The commission unanimously recommended the change after hearing nothing but praise from a packed room of supporters for the plan to protect habitat supporting gopher tortoises, rare plants and butterflies in the south Pinellas preserve adjacent to Lake Maggiore.

Bob Carter, the commission's chairman, said community support and participation made the decision easy.

"A great plan, well-thought out," he said.

Tuesday's approval ended more than a decade of inaction on the land. A 2002 master plan for the area recommended that it be preserved, but no action. More recently, a proposal to build townhomes nearby alarmed residents and environmentalists.

"That raised the temperature quite a bit," said Ray Wunderlich III, who has been running on the property and enjoying it since the 1960s, when it was mostly a zoo.
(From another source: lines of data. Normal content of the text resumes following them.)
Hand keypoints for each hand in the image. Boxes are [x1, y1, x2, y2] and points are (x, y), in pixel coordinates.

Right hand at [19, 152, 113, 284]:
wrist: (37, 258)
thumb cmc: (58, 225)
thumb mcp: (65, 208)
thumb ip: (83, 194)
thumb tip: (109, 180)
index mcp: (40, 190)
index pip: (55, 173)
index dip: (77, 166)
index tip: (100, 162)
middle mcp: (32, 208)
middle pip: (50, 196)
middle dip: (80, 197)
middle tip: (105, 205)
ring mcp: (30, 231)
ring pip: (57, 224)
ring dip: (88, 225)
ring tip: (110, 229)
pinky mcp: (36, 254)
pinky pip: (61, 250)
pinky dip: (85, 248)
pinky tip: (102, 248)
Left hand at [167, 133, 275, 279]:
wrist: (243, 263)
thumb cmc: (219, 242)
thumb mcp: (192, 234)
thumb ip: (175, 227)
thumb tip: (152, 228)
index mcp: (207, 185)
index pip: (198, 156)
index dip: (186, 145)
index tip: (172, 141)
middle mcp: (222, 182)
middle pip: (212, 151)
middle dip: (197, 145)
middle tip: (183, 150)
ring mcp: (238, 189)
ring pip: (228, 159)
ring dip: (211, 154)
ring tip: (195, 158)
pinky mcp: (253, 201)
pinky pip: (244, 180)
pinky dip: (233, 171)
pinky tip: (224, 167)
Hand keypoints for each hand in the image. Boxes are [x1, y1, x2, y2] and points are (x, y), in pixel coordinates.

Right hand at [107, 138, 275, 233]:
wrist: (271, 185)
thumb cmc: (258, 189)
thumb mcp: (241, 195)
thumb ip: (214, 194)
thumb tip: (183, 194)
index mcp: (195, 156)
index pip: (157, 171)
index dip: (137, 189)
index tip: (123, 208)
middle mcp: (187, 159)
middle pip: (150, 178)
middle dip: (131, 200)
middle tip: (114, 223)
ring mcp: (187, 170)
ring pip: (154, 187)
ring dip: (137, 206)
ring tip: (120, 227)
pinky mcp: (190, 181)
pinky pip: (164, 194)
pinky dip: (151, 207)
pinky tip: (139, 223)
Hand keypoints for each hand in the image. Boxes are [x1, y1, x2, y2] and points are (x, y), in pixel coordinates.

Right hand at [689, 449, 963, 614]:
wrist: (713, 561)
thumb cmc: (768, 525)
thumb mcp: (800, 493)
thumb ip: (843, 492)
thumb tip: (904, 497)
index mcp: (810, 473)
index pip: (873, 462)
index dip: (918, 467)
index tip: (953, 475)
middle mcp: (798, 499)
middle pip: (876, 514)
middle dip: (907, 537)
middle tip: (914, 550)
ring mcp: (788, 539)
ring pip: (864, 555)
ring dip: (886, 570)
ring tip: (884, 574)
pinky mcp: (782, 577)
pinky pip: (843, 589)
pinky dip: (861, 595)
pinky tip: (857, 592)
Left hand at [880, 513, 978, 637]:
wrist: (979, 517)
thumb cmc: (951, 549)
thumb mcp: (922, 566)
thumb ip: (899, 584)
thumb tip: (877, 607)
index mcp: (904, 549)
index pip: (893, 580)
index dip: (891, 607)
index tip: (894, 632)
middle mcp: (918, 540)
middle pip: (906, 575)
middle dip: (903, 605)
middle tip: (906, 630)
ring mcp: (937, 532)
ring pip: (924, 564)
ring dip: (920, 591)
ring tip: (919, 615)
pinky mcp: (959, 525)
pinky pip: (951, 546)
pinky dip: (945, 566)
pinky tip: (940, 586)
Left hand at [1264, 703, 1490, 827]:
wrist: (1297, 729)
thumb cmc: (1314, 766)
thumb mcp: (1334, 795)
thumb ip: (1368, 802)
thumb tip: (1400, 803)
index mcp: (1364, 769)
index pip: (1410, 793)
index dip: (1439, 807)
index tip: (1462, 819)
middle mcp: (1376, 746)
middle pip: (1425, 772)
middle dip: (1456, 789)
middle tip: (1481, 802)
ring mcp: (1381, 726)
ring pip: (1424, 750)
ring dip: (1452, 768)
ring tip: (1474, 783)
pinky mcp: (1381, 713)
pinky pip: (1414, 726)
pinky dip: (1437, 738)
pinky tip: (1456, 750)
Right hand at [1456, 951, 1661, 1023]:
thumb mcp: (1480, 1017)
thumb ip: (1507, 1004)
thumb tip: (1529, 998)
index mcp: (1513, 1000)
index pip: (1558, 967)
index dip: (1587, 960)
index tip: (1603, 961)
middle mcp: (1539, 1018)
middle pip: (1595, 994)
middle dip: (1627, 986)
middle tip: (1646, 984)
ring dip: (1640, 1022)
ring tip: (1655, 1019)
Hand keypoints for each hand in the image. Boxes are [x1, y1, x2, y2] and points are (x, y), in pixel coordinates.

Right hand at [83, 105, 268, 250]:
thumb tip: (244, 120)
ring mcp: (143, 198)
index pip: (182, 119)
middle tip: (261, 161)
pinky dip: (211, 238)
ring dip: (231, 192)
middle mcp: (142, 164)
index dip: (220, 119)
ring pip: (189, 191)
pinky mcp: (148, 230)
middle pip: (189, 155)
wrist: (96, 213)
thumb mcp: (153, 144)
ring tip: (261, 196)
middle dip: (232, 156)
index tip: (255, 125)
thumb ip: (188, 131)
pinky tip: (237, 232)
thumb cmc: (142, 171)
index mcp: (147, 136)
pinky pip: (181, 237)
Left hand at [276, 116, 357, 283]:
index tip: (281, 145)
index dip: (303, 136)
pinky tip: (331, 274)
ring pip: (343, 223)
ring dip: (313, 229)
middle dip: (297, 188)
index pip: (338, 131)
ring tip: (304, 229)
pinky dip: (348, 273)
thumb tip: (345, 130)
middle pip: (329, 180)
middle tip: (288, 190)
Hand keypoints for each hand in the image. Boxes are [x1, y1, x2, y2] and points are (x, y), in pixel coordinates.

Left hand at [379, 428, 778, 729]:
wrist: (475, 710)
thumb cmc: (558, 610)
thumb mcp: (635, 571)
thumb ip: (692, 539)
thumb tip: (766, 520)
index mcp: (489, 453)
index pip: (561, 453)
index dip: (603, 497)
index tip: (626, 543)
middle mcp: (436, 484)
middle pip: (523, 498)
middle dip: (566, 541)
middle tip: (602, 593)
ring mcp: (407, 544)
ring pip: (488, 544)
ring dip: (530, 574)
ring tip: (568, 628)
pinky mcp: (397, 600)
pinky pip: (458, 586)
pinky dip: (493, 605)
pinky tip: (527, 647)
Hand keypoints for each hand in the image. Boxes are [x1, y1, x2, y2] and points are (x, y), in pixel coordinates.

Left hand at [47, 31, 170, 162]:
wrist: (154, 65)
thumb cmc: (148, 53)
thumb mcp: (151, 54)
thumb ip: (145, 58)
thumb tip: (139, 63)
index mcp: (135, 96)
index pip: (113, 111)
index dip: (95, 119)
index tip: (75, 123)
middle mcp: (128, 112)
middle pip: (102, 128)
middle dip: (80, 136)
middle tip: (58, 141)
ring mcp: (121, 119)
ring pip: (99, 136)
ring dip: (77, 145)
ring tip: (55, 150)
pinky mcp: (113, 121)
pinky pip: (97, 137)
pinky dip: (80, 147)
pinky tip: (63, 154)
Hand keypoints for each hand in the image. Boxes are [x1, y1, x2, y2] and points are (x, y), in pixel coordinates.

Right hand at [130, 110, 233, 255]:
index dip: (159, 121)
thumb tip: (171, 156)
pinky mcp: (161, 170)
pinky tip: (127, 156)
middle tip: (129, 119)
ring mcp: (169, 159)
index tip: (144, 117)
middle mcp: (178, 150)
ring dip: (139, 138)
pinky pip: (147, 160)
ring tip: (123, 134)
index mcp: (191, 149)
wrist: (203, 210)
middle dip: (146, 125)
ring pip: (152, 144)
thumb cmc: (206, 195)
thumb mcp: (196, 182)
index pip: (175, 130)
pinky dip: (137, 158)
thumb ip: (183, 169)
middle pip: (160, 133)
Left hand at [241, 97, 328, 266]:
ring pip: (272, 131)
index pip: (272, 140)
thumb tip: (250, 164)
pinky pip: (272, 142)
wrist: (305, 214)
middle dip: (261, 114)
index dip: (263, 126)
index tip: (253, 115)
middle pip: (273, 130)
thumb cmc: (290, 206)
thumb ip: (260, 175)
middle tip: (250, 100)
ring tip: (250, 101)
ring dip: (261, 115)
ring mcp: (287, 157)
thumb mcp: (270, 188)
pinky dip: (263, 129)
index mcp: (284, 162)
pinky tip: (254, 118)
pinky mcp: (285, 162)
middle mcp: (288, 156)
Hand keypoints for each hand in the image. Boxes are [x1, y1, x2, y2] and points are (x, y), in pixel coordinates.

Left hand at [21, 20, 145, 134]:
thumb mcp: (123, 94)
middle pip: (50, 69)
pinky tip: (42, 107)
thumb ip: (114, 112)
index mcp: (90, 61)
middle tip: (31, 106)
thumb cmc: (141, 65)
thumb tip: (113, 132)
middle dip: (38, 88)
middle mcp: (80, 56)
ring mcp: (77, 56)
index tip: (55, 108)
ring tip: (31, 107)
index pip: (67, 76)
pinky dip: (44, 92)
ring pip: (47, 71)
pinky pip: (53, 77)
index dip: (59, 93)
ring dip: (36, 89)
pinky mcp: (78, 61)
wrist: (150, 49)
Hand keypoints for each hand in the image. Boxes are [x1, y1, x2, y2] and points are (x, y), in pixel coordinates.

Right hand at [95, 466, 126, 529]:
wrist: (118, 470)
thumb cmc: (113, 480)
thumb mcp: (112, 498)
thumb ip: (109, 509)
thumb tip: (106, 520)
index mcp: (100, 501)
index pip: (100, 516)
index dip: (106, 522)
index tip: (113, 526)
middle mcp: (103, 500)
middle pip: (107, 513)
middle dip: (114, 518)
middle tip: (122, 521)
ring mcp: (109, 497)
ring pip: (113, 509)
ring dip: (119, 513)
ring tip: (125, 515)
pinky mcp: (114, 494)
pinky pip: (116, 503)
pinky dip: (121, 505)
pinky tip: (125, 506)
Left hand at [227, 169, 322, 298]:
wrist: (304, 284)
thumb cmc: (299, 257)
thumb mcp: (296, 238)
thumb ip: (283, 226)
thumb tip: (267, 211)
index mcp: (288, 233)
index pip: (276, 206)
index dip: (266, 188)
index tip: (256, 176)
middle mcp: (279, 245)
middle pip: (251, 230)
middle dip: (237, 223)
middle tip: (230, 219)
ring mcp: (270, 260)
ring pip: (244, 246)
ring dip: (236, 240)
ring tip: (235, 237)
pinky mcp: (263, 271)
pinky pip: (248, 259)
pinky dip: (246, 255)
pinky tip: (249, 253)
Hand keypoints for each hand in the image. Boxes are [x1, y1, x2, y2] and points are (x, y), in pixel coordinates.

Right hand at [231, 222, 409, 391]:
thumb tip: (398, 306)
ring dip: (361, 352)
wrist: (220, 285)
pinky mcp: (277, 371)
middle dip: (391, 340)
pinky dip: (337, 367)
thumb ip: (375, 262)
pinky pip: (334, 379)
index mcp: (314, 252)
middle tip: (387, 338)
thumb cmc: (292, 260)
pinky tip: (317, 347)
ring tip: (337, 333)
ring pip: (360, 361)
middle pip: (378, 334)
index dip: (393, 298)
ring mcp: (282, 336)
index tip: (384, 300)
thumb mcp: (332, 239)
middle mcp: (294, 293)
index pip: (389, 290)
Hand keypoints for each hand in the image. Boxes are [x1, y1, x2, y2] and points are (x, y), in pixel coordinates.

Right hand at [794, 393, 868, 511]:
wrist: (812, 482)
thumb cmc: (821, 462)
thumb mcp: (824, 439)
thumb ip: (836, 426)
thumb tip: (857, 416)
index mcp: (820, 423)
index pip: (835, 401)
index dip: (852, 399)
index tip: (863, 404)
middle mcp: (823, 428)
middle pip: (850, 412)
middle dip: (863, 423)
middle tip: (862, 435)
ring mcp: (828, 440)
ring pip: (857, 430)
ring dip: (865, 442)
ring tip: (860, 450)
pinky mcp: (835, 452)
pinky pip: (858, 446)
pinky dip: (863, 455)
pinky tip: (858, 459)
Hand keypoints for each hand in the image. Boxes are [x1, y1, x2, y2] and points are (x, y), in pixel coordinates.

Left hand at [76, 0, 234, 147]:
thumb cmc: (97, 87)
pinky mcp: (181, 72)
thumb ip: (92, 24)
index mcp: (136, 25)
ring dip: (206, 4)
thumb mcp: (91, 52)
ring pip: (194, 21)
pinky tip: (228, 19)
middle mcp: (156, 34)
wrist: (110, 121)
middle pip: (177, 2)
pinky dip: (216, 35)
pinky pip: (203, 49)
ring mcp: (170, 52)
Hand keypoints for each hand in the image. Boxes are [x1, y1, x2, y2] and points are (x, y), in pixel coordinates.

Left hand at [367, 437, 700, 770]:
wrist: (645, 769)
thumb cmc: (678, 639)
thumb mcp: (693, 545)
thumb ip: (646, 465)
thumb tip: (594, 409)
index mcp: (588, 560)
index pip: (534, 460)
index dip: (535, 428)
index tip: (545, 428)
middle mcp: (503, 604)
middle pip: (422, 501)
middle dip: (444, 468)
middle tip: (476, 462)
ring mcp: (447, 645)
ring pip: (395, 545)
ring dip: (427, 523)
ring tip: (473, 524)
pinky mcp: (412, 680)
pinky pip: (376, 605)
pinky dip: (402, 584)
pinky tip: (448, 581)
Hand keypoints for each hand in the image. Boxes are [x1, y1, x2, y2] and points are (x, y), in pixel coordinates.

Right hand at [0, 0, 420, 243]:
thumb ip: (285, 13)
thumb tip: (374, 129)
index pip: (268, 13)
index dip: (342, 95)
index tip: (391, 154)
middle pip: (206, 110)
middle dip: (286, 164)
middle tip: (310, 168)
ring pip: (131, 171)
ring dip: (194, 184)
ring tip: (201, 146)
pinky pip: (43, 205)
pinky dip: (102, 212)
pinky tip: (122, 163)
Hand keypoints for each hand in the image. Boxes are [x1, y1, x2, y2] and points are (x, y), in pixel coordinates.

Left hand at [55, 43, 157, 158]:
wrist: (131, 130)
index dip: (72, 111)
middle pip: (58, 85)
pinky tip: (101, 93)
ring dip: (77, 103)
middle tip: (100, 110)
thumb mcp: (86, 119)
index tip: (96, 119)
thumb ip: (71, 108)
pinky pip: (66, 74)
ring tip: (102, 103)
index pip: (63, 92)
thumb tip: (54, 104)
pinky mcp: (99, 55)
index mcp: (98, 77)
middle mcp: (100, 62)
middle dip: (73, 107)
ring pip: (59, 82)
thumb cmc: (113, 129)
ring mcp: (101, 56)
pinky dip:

Tampa developer Taylor Morrison wanted to build the townhomes on 8 acres of a golf course owned by the St. Petersburg Country Club, adjacent to the preserve. The company withdrew its plan as a result of neighborhood opposition and lack of city support.

But City Council members Steve Kornell, Darden Rice and Amy Foster asked staffers to figure out additional safeguards for Boyd Hill. That led to Tuesday's action, said Rick MacAulay, a city planner who presented the plan at the hearing.

Wunderlich praised Mayor Rick Kriseman for recognizing the importance of preserving one of the largest remaining tracts of wild land in the city. City staff told the commission members that they planned to protect even more land, including a former nursery not included in the current proposal.

The preservation plan now proceeds to City Council for final approval.